I have an XCP-ng installation (8.2.1, all patches but most recent) which will restart at random intervals. Usually this interval is a couple months but has been as short as a week. This started just over one year ago. This server has been running since 2018 (with XCP-ng upgrades). The server is in a single host pool.
This isn't a normal crash. A kernel panic does not occur. There is no indication of a shutdown. The kernel just stops then is booting a couple of seconds later.
Kdump is working but there is no logging from kdump when this happens. I can force a kernel panic and I get logging by kdump when I force it so I know kdump is working.
I would expect this to be a hardware issue however the hardware does not restart. The hardware remains running. The kernel will restart. I know this by monitoring hardware, kernel uptime and reviewing log data.
There is no consistency in time of day or day of week. This usually occurs when the one VM on the server is idle.
I'm unable to find any indication in any log that something's gone wrong. I only can find the kernel restarting.
I've tried many hardware configurations, updated firmware on the system board, and RAID controller over the past year and continue to have the same results. I have re-installed XCP-ng and also have experienced the same issue through various patches applied though the past year.
If there is a way that this could be caused by hardware without leaving any trace and not rebooting the hardware, I don't know what that could be but I'd be happy to hear any ideas.

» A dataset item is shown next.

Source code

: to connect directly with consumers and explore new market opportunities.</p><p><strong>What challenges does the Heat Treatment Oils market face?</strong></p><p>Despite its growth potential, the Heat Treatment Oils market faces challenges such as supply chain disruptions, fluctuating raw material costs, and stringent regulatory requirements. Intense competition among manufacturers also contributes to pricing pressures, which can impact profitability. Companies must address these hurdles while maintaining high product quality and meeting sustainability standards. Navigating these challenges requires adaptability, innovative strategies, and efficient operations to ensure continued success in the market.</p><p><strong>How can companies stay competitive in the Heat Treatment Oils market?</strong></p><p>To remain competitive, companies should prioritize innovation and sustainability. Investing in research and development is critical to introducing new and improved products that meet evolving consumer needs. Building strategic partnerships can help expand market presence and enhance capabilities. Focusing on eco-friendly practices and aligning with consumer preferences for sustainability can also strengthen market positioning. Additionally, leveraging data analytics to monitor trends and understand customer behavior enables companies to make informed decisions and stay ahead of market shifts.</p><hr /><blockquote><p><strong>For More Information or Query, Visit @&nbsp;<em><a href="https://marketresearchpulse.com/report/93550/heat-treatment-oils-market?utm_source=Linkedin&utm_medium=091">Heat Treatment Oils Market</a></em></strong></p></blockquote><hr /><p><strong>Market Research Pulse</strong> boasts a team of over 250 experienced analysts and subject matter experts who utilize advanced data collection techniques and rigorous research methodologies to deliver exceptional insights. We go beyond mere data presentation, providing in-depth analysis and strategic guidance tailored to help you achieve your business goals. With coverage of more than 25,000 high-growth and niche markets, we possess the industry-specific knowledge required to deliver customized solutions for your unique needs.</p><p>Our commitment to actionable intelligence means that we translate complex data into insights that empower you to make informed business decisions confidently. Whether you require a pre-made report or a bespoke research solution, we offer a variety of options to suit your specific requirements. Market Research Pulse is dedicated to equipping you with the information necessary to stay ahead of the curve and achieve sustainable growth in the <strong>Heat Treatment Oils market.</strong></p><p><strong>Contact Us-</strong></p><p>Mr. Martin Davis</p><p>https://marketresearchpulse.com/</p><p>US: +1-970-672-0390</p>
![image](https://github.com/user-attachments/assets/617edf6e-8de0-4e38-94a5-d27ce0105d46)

Does anyone have any thoughts on what I could monitor or what I might look into? The one thing I've not done is move the one VM on the host to another host. I don't suspect the VM itself is the cause because there is usually no load on the VM when the restart occurs. There are licensing entanglements which result in about 24 hours of downtime and require a re-install of software though the provider's support if I move the VM - so I've not done this for testing.